TASK MATERIAL: Begin

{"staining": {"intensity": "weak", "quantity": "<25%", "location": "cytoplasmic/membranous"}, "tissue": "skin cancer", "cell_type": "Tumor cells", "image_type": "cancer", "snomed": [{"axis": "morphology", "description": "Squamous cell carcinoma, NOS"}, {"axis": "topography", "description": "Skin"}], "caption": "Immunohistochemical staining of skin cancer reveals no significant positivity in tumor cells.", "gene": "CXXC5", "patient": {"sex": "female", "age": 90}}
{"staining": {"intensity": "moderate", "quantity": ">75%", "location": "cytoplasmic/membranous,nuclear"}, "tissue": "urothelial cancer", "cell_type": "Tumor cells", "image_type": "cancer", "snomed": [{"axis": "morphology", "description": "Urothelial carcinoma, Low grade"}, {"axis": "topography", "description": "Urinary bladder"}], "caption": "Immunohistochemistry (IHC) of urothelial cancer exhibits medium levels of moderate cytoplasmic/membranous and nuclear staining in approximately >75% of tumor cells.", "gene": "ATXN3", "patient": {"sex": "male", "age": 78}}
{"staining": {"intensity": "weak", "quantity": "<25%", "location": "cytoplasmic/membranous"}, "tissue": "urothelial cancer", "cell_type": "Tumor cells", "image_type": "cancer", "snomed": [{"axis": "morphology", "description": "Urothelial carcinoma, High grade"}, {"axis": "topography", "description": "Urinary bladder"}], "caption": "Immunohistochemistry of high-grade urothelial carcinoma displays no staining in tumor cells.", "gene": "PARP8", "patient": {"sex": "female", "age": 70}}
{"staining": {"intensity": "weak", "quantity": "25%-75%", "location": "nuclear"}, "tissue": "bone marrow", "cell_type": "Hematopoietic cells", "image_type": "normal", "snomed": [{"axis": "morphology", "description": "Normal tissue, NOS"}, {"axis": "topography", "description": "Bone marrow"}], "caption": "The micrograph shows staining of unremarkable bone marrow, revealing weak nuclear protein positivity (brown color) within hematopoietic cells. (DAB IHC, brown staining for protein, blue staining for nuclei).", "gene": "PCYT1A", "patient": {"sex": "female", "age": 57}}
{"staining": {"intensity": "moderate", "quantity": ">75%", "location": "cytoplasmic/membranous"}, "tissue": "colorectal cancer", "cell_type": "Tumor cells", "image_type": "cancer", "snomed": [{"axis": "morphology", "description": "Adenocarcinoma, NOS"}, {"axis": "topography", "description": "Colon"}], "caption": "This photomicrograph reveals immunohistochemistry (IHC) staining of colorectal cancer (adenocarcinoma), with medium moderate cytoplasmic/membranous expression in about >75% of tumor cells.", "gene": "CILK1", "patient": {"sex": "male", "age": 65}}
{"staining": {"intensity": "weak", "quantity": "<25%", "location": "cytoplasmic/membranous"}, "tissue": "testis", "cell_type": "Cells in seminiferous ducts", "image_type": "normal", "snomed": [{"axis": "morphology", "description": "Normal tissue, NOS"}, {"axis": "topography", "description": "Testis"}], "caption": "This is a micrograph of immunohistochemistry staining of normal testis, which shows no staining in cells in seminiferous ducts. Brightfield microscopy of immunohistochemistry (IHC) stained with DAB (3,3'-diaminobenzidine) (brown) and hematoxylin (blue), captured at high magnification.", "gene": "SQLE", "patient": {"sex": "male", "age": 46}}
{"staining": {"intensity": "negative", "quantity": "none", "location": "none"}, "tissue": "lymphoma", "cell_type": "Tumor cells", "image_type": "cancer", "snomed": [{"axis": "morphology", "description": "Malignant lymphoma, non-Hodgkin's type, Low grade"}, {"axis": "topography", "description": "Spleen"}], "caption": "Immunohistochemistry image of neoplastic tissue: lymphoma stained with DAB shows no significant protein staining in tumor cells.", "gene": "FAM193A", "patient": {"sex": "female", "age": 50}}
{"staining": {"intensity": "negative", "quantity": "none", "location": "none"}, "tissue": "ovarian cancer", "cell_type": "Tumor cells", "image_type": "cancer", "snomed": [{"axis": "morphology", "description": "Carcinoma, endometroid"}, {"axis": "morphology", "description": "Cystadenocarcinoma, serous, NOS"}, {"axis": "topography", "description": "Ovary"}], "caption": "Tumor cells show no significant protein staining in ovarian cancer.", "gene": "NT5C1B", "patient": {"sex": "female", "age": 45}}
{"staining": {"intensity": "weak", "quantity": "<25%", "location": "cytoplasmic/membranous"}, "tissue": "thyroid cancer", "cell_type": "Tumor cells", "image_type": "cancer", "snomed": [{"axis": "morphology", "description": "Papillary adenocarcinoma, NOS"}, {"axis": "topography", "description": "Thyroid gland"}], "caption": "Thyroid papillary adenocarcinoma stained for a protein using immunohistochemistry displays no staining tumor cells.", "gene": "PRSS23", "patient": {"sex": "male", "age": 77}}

TASK MATERIAL: End

→ **TASK STATEMENT**
Exact duplication of all the data above is expected.

→ **RESULT OF THIS EXERCISE**
{"staining": {"intensity": "weak", "quantity": "<25%", "location": "cytoplasmic/membranous"}, "tissue": "skin cancer", "cell_type": "Tumor cells", "image_type": "cancer", "snomed": [{"axis": "morphology", "description": "Squamous cell carcinoma, NOS"}, {"axis": "topography", "description": "Skin"}], "caption": "Immunohistochemical staining of skin cancer reveals no significant positivity in tumor cells.", "gene": "CXXC5", "patient": {"sex": "female", "age": 90}}
{"staining": {"intensity": "moderate", "quantity": ">75%", "location": "cytoplasmic/membranous,nuclear"}, "tissue": "urothelial cancer", "cell_type": "Tumor cells", "image_type": "cancer", "snomed": [{"axis": "morphology", "description": "Urothelial carcinoma, Low grade"}, {"axis": "topography", "description": "Urinary bladder"}], "caption": "Immunohistochemistry (IHC) of urothelial cancer exhibits medium levels of moderate cytoplasmic/membranous and nuclear staining in approximately >75% of tumor cells.", "gene": "ATXN3", "patient": {"sex": "male", "age": 78}}
{"staining": {"intensity": "weak", "quantity": "<25%", "location": "cytoplasmic/membranous"}, "tissue": "urothelial cancer", "cell_type": "Tumor cells", "image_type": "cancer", "snomed": [{"axis": "morphology", "description": "Urothelial carcinoma, High grade"}, {"axis": "topography", "description": "Urinary bladder"}], "caption": "Immunohistochemistry of high-grade urothelial carcinoma displays no staining in tumor cells.", "gene": "PARP8", "patient": {"sex": "female", "age": 70}}
{"staining": {"intensity": "weak", "quantity": "25%-75%", "location": "nuclear"}, "tissue": "bone marrow", "cell_type": "Hematopoietic cells", "image_type": "normal", "snomed": [{"axis": "morphology", "description": "Normal tissue, NOS"}, {"axis": "topography", "description": "Bone marrow"}], "caption": "The micrograph shows staining of unremarkable bone marrow, revealing weak nuclear protein positivity (brown color) within hematopoietic cells. (DAB IHC, brown staining for protein, blue staining for nuclei).", "gene": "PCYT1A", "patient": {"sex": "female", "age": 57}}
{"staining": {"intensity": "moderate", "quantity": ">75%", "location": "cytoplasmic/membranous"}, "tissue": "colorectal cancer", "cell_type": "Tumor cells", "image_type": "cancer", "snomed": [{"axis": "morphology", "description": "Adenocarcinoma, NOS"}, {"axis": "topography", "description": "Colon"}], "caption": "This photomicrograph reveals immunohistochemistry (IHC) staining of colorectal cancer (adenocarcinoma), with medium moderate cytoplasmic/membranous expression in about >75% of tumor cells.", "gene": "CILK1", "patient": {"sex": "male", "age": 65}}
{"staining": {"intensity": "weak", "quantity": "<25%", "location": "cytoplasmic/membranous"}, "tissue": "testis", "cell_type": "Cells in seminiferous ducts", "image_type": "normal", "snomed": [{"axis": "morphology", "description": "Normal tissue, NOS"}, {"axis": "topography", "description": "Testis"}], "caption": "This is a micrograph of immunohistochemistry staining of normal testis, which shows no staining in cells in seminiferous ducts. Brightfield microscopy of immunohistochemistry (IHC) stained with DAB (3,3'-diaminobenzidine) (brown) and hematoxylin (blue), captured at high magnification.", "gene": "SQLE", "patient": {"sex": "male", "age": 46}}
{"staining": {"intensity": "negative", "quantity": "none", "location": "none"}, "tissue": "lymphoma", "cell_type": "Tumor cells", "image_type": "cancer", "snomed": [{"axis": "morphology", "description": "Malignant lymphoma, non-Hodgkin's type, Low grade"}, {"axis": "topography", "description": "Spleen"}], "caption": "Immunohistochemistry image of neoplastic tissue: lymphoma stained with DAB shows no significant protein staining in tumor cells.", "gene": "FAM193A", "patient": {"sex": "female", "age": 50}}
{"staining": {"intensity": "negative", "quantity": "none", "location": "none"}, "tissue": "ovarian cancer", "cell_type": "Tumor cells", "image_type": "cancer", "snomed": [{"axis": "morphology", "description": "Carcinoma, endometroid"}, {"axis": "morphology", "description": "Cystadenocarcinoma, serous, NOS"}, {"axis": "topography", "description": "Ovary"}], "caption": "Tumor cells show no significant protein staining in ovarian cancer.", "gene": "NT5C1B", "patient": {"sex": "female", "age": 45}}
{"staining": {"intensity": "weak", "quantity": "<25%", "location": "cytoplasmic/membranous"}, "tissue": "thyroid cancer", "cell_type": "Tumor cells", "image_type": "cancer", "snomed": [{"axis": "morphology", "description": "Papillary adenocarcinoma, NOS"}, {"axis": "topography", "description": "Thyroid gland"}], "caption": "Thyroid papillary adenocarcinoma stained for a protein using immunohistochemistry displays no staining tumor cells.", "gene": "PRSS23", "patient": {"sex": "male", "age": 77}}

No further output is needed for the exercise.